- What is being asked: Identify each line in the items below that contains the word "Atheisten" and copy those lines. Case counts, so a line counts only if the capitalization matches.

- Task data:
▬▬▬

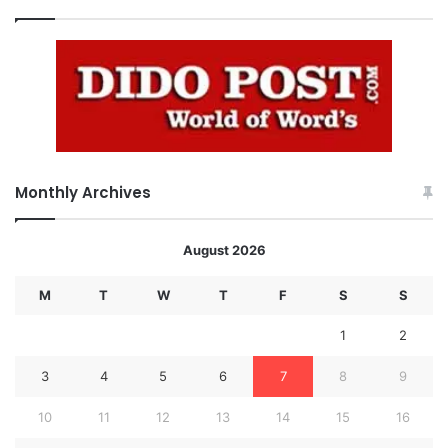
Monthly Archives
August 2026
M
T
W
T
F
S
S
1
2
3
4
5
6
7
8
9
10
11
12
13
14
15
16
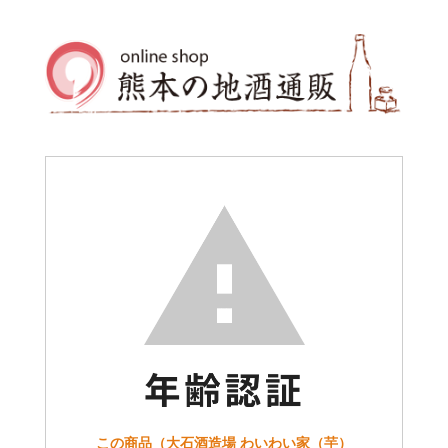
この商品（大石酒造場 わいわい家（芋）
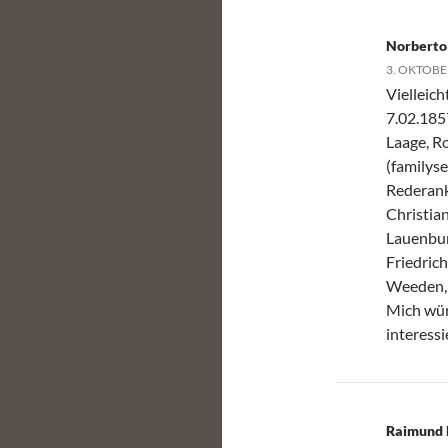
Norberto
3. OKTOBE
Vielleic
7.02.185
Laage, R
(familyse
Rederank
Christia
Lauenbur
Friedric
Weeden,
Mich wür
interessi
Raimund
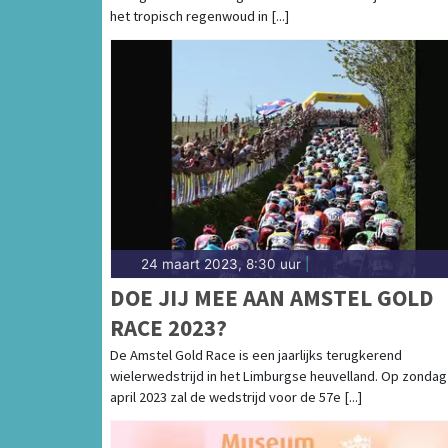
VLINDERS !
het tropisch regenwoud in [...]
24 maart 2023, 8:30 uur
|
DOE JIJ MEE AAN AMSTEL GOLD
RACE 2023?
De Amstel Gold Race is een jaarlijks terugkerend
wielerwedstrijd in het Limburgse heuvelland. Op zondag
april 2023 zal de wedstrijd voor de 57e [...]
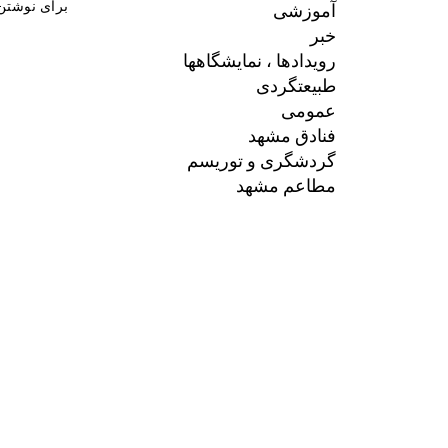
آموزشی
برای نوشتن 
خبر
رویدادها ، نمایشگاهها
طبیعتگردی
عمومی
فنادق مشهد
گردشگری و توریسم
مطاعم مشهد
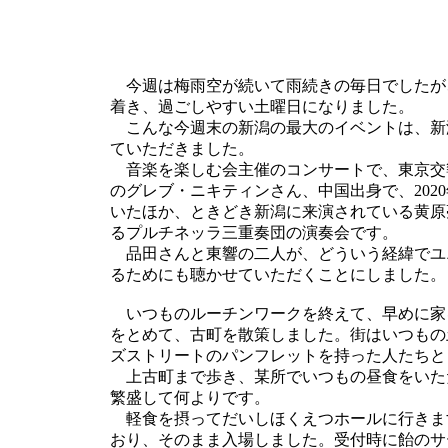
今週は梅雨空が続いて雨続きの毎日でしたが
着き、過ごしやすい土曜日になりました。
こんな今週末の新潟の最大のイベントは、新
ていただきました。
音楽を楽しむ会主催のコンサートで、東京交
のグレブ・ニキティンさん、中国出身で、202
いたほか、ときどき新潟に来演されている黄原
るプルチネッラ三重奏団の演奏会です。
品田さんと東響の二人が、どういう経緯でユ
るためにも聴かせていただくことにしました。
いつものルーチンワークを終えて、早めに家
をとめて、古町を散策しました。街はいつもの
ズストリートのパンフレットを持った人たちと
上古町まで歩き、某所でいつもの昼食をいた
繁盛して何よりです。
軽食を摂ってだいしほくえつホールに行きます
おり、そのまま入場しました。受付時に飴のサ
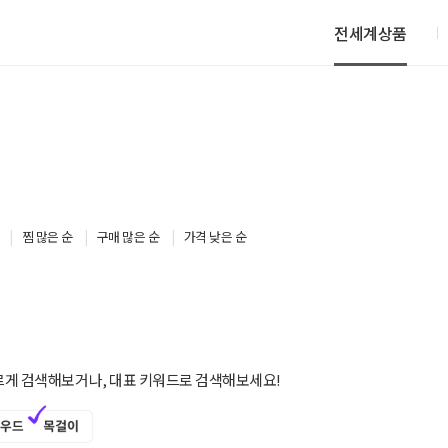
전세계상품
찜 많은 순
구매 많은 순
가격 낮은 순
르게 검색해보거나, 대표 키워드로 검색해보세요!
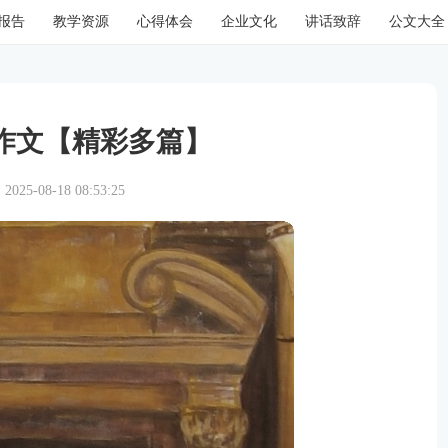
报告
教学资源
心得体会
企业文化
讲话致辞
公文大全
作文【精彩多篇】
25-08-18 08:53:25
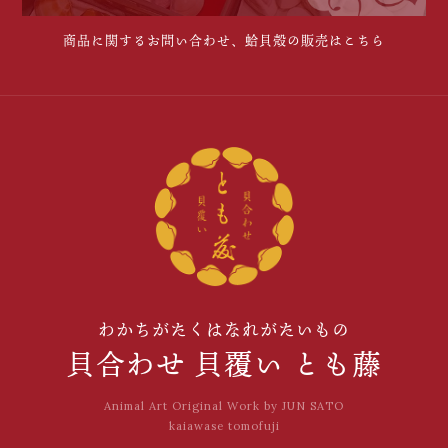
商品に関するお問い合わせ、蛤貝殻の販売はこちら
わかちがたくはなれがたいもの
貝合わせ 貝覆い とも藤
Animal Art Original Work by JUN SATO
kaiawase tomofuji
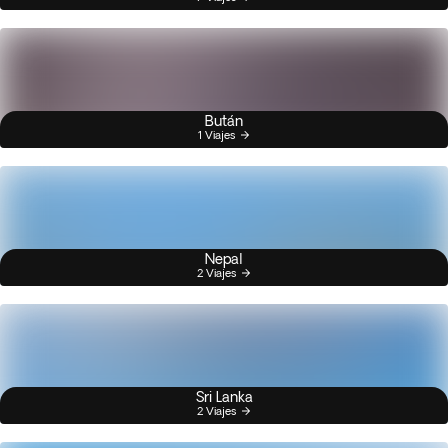
Bután
1 Viajes
Nepal
2 Viajes
Sri Lanka
2 Viajes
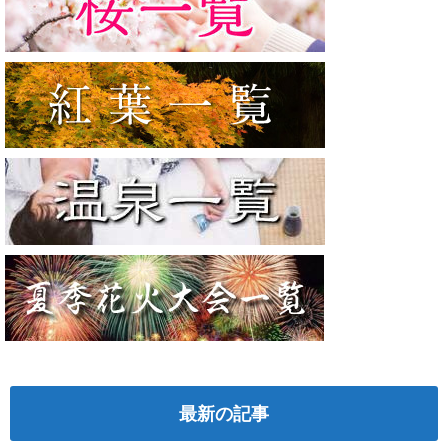
最新の記事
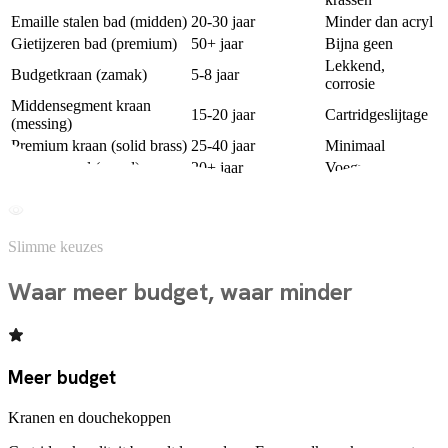
Emaille stalen bad (midden)
20-30 jaar
Minder dan acryl
Gietijzeren bad (premium)
50+ jaar
Bijna geen
Lekkend,
Budgetkraan (zamak)
5-8 jaar
corrosie
Middensegment kraan
15-20 jaar
Cartridgeslijtage
(messing)
Premium kraan (solid brass)
25-40 jaar
Minimaal
Budget tegel (wand)
20+ jaar
Voegverkleuring
Premium porseleinen slab
50+ jaar
Vrijwel geen
Slimme keuzes
Waar meer budget, waar minder
Meer budget
Kranen en douchekoppen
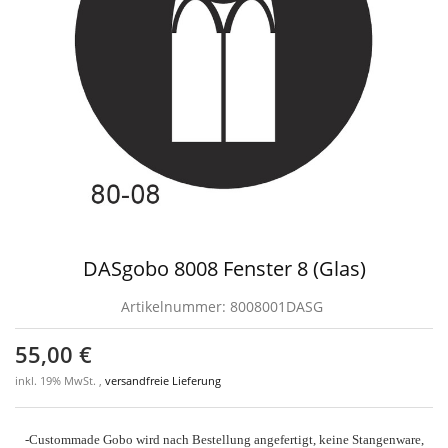
DASgobo 8008 Fenster 8 (Glas)
Artikelnummer:
8008001DASG
55,00 €
inkl. 19% MwSt. ,
versandfreie Lieferung
-Custommade Gobo wird nach Bestellung angefertigt, keine Stangenware,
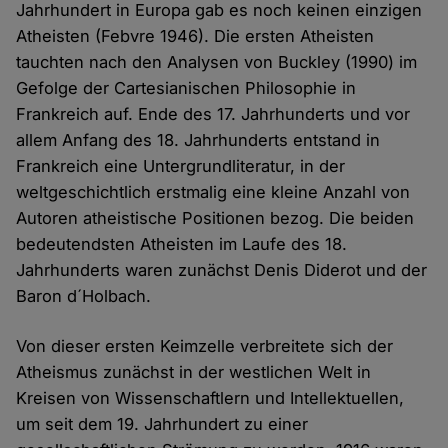
Jahrhundert in Europa gab es noch keinen einzigen
Atheisten (Febvre 1946). Die ersten Atheisten
tauchten nach den Analysen von Buckley (1990) im
Gefolge der Cartesianischen Philosophie in
Frankreich auf. Ende des 17. Jahrhunderts und vor
allem Anfang des 18. Jahrhunderts entstand in
Frankreich eine Untergrundliteratur, in der
weltgeschichtlich erstmalig eine kleine Anzahl von
Autoren atheistische Positionen bezog. Die beiden
bedeutendsten Atheisten im Laufe des 18.
Jahrhunderts waren zunächst Denis Diderot und der
Baron d´Holbach.
Von dieser ersten Keimzelle verbreitete sich der
Atheismus zunächst in der westlichen Welt in
Kreisen von Wissenschaftlern und Intellektuellen,
um seit dem 19. Jahrhundert zu einer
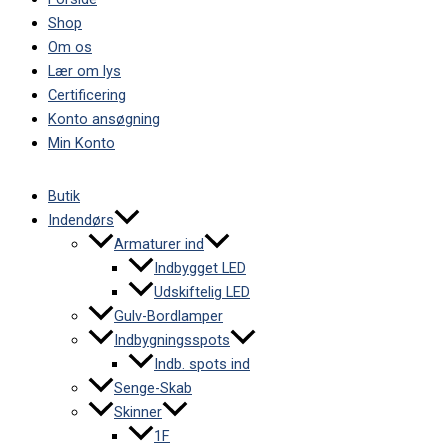
Shop
Om os
Lær om lys
Certificering
Konto ansøgning
Min Konto
Butik
Indendørs
Armaturer ind
Indbygget LED
Udskiftelig LED
Gulv-Bordlamper
Indbygningsspots
Indb. spots ind
Senge-Skab
Skinner
1F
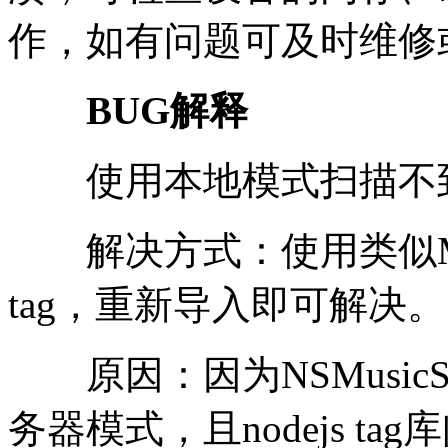
作，如有问题可及时维修
BUG解释
使用本地模式扫描不
解决方式：使用类似Mus
tag，重新导入即可解决。
原因：因为NSMusicS开
务器模式，且nodejs ta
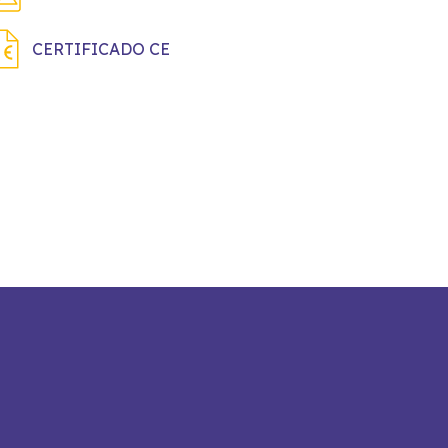
CERTIFICADO CE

▬▬▬

- Exercise result:
Atheisten (Febvre 1946). Die ersten Atheisten
bedeutendsten Atheisten im Laufe des 18.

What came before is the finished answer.